====== Excerpted passage ======
The work at Eight19 is based on the pioneering work at Cambridge University into plastic electronics. The company was spun out of the Optoelectronics Group in the Physics Department at the University in 2010.
The Optoelectronics Group is world renowned for its work in the area of plastic electronics. It has a track record of ground-breaking developments in Organic Light Emitting Diodes (OLED), Organic Field Effect Transistors (OFET) and Organic Photovoltaics (OPV). The group has a history of commercialising technology, previously spinning out Cambridge Display Technology (CDT) in the area of OLEDs and Plastic Logic in the area of OFETs.
Eight19’s academic founders are:
Professor Sir Richard Friend, FRS
Richard Friend is the Cavendish Professor of Physics at the University of Cambridge and has over 20 years of experience pioneering developments in Plastic Electronics. His research group has demonstrated that these materials can be used in a wide range of semiconductor devices, including photovoltaic cells, light-emitting diodes and field-effect transistors. He co-founded Cambridge Display Technology Ltd in 1994 and Plastic Logic Ltd in 2000.
====== Exercise data ======
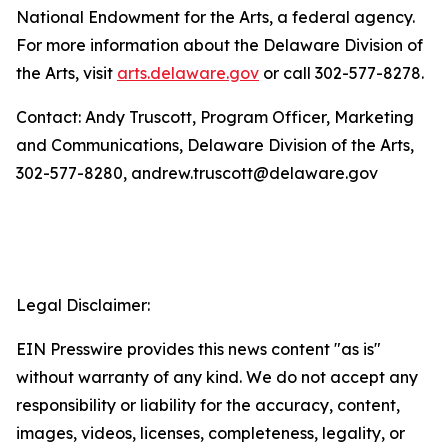
National Endowment for the Arts, a federal agency.
For more information about the Delaware Division of
the Arts, visit
arts.delaware.gov
or call 302-577-8278.
Contact: Andy Truscott, Program Officer, Marketing
and Communications, Delaware Division of the Arts,
302-577-8280, andrew.truscott@delaware.gov
Legal Disclaimer:
EIN Presswire provides this news content "as is"
without warranty of any kind. We do not accept any
responsibility or liability for the accuracy, content,
images, videos, licenses, completeness, legality, or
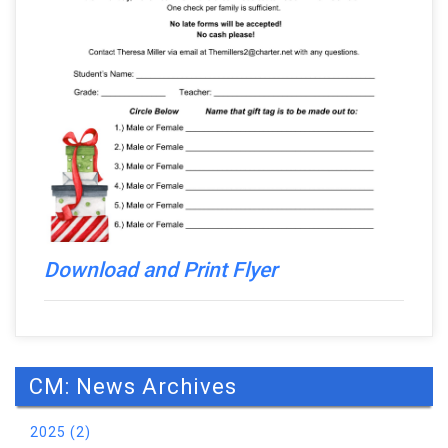
Download and Print Flyer
CM: News Archives
2025 (2)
======
> [Task objective] Continue the passage on Eight19's Cambridge origins and academic founders, starting right after its last sentence.

> [Task response]
Professor Henning Sirringhaus FRS
Henning Sirringhaus is the Hitachi Professor of Electron Device Physics at the Cavendish Laboratory. He has been working in the field of charge transport in organic semiconductors and their application in field-effect transistors since 1997. He was awarded the Mullard award of the Royal Society in 2003. He is a member of the Optoelectronics Group, and currently the head of the Microelectronics Research Centre at the Cavendish Laboratory. He is also co-founder and Chief Scientist of Plastic Logic Ltd.
Professor Neil Greenham
Neil Greenham is Professor of Physics at the Cavendish Laboratory, and is currently the head of the Optoelectronics Group. He worked on the early development of polymer light-emitting diodes, and his research now focuses on organic photovoltaics. He has made important contributions to the imaging, spectroscopy and modelling of photovoltaic materials, and to the development of hybrid organic/inorganic photovoltaics.